Arg stereotyp
Utopien sind Ideen von einer anderen Welt. Weil es dummerweise eine bessere sein soll, gilt »utopisch« als Synonym für unerreichbar. Insofern passt der Begriff ganz gut zu John de Mols »Newtopia«, in dem die übliche Containerladung auf Krawall gecasteter Knallchargen seit vorigem Montag eine neue Gesellschaft gründen soll. Noch besser schien er aber das Ziel zu umschreiben, mit 100 Kameras dem Quotenkeller am Vorabend zu entkommen. Doch siehe da: Fast drei Millionen Zuschauer wollten die verlorene Lebenszeit der Bewohner und ihres Publikums sehen. Neugierde halt.
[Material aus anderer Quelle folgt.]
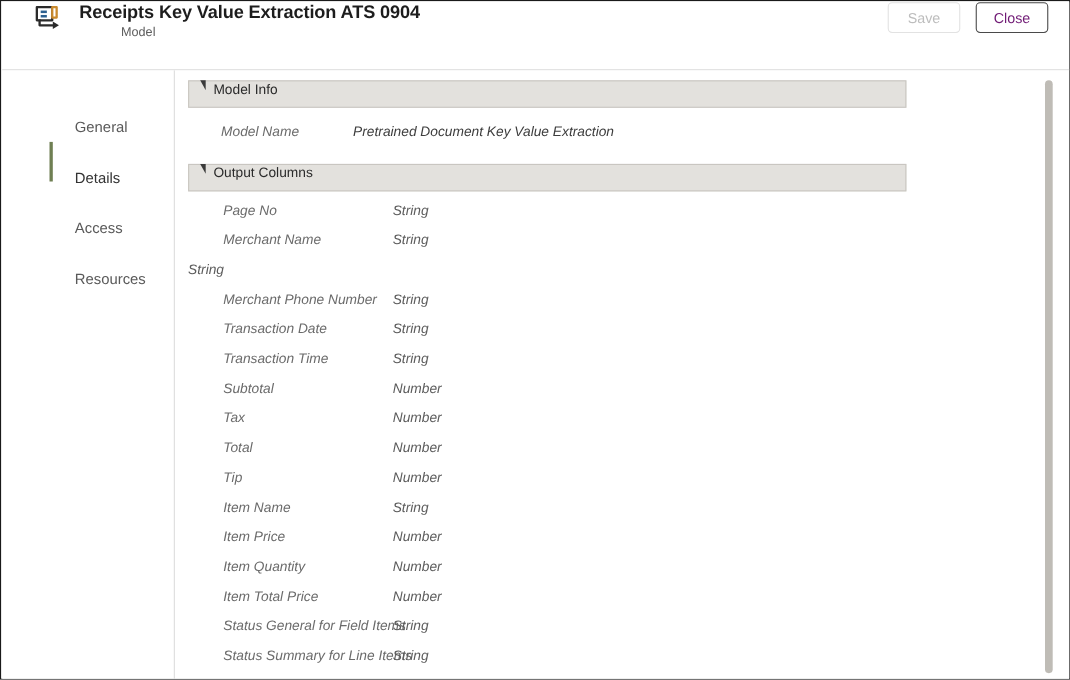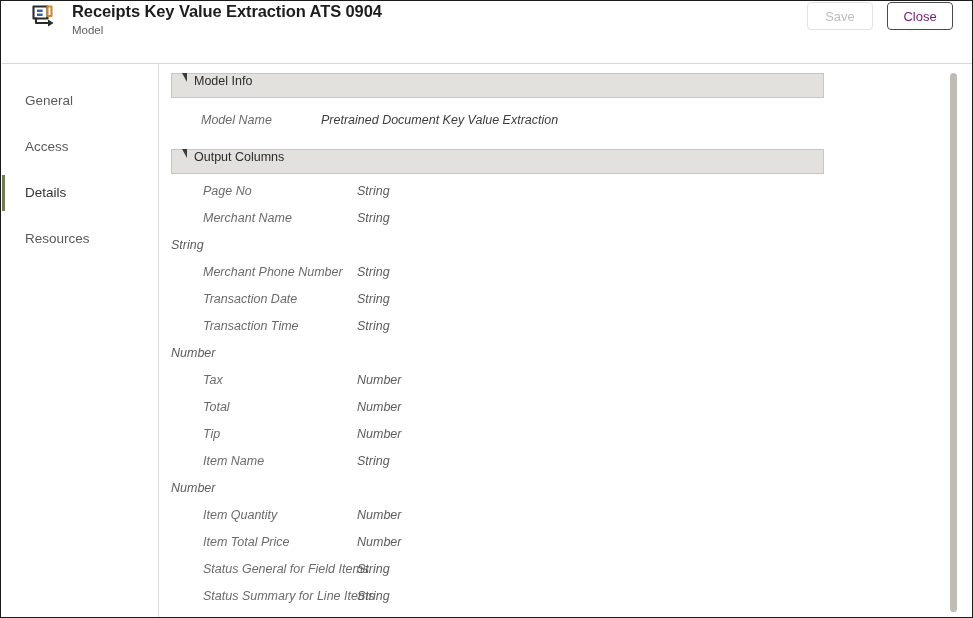--- a/index.html
+++ b/index.html
@@ -63,6 +63,7 @@
     color: #5d5d5d;
     line-height: 15px;
     margin-top: 2px;
+    margin-left: 38px;
   }
   .header-actions {
     display: flex;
Die indes fehlte bei Beckmann, dessen Rückkehr ins Reich des Journalismus zur ARD-Primetime kaum die Hälfte davon sehen wollten, vollends. Von der jungen Zielgruppe ganz zu schweigen, der man mit Themen wie IS-Kämpfern in Nordirak oft nur dann kommen braucht, wenn sie als Feinde auf der Spielkonsole laufen. Dem Durchschnittsjugendlichen dürfte daher auch entgangen sein, dass NDR und BR Stunden zuvor den Dokumentarfilm-Oscar für »Citizenfour« von Laura Poitras über den Leidensweg Edward Snowdons gewonnen haben.
Weniger preiswürdig dürfte sein, was Johannes B. Kerner am kommenden Samstag (7.3.) als neue Idee zu irgendwas mit Kindern anbietet. Und das, obwohl er wirklich alles tut, um für die ZDF-Brettspielshow »3 bis 99« Aufmerksamkeit zu erzielen. An seiner Seite moderiert schließlich jemand namens Schweiger. Gut, es ist nur Emma, Tils Jüngste, die sich dank väterlicher Protektion zum breit aufgestellten TV-Star mausert. Aber Prominame ist Prominame. Also ist eine prominente Begleitung in den einschlägigen Boulevardmedien garantiert, die sogar umfangreicher sein dürfte als das zweite Monstermegathema der anstehenden Fernsehwoche. Es heißt - international anschlussfähig »The Team« - und ist der Versuch des ZDF, sein Programm mit skandinavischer Hilfe kosmopolitischer zu gestalten. Drei kooperierende Ermittler aus Belgien, Dänemark und Deutschland haben es ab Sonntag (8.3.) mit einer politischen Mordserie zu tun, die im grenzübergreifender Gemeinschaftsarbeit aufklärt wird. Dass die versiert inszenierte Hatz mit Mats Mikkelsens Bruder Lars trotz Autoren, Regisseuren, Produzenten aus seiner dänischen Heimat dennoch arg deutsch, also stereotyp aussieht, liegt an zweierlei: Der Besetzung des deutschen Parts mit der schönen, aber überforderten Jasmin Gerat. Und einer Komplettsynchronisation, die der belgischen Hauptdarstellerin Veerle Baetens bei der Vorstellung in Hamburg eine Wutrede aufs entseelte Endprodukt entriss.
Aber dieses Schicksal teilt »The Team« mit allen Importprodukten von Rang, deren Verhunzung durch theatralische Übersetzung versaut wird. Zwei Formate aus dem Norden Europas sind dennoch unbedingt empfehlenswert diese Woche. Zum einen die schwedische Krimikomödie »Sound of Noise« am (8.3., Tele5), in der ein hörempfindlicher Kommissar vier Schlagzeuger verfolgt, die seine Stadt terrorisieren. Zum anderen die hinreißende Politserie »Borgen«, die Arte ab Mittwoch (4.3.) wiederholt.